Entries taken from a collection

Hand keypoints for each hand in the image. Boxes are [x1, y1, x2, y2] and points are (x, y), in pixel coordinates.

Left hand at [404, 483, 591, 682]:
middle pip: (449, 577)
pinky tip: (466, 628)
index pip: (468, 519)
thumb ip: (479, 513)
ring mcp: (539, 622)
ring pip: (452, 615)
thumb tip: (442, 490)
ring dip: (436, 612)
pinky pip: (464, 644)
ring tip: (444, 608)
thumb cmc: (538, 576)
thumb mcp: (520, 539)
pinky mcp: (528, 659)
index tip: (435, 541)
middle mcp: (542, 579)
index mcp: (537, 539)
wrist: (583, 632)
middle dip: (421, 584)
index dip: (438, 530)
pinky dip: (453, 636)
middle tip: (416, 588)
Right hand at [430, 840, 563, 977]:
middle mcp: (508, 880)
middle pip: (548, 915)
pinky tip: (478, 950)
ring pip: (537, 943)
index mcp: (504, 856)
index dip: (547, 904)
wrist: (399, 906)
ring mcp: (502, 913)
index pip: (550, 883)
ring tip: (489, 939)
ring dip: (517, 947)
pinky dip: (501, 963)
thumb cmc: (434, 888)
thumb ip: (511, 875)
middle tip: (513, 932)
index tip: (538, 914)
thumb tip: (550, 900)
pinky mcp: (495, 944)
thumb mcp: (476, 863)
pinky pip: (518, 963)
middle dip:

_What to work on_.
Your task is to copy exactly, and only, the lines from the line with "thumb ip: (479, 513)" through the last line of the entries, both included.

_Result for this exercise_.
thumb ip: (479, 513)
ring mcp: (539, 622)
ring pip: (452, 615)
thumb tip: (442, 490)
ring dip: (436, 612)
pinky pip: (464, 644)
ring tip: (444, 608)
thumb cmc: (538, 576)
thumb mcp: (520, 539)
pinky mcp: (528, 659)
index tip: (435, 541)
middle mcp: (542, 579)
index mcp: (537, 539)
wrist: (583, 632)
middle dip: (421, 584)
index dip: (438, 530)
pinky dip: (453, 636)
middle tip: (416, 588)
Right hand at [430, 840, 563, 977]:
middle mcp: (508, 880)
middle pip: (548, 915)
pinky tip: (478, 950)
ring pip: (537, 943)
index mcp: (504, 856)
index dip: (547, 904)
wrist: (399, 906)
ring mcp: (502, 913)
index pip: (550, 883)
ring tip: (489, 939)
ring dip: (517, 947)
pinky dip: (501, 963)
thumb cmc: (434, 888)
thumb ip: (511, 875)
middle tip: (513, 932)
index tip: (538, 914)
thumb tip: (550, 900)
pinky mcp: (495, 944)
thumb mcp: (476, 863)
pinky pip: (518, 963)
middle dip:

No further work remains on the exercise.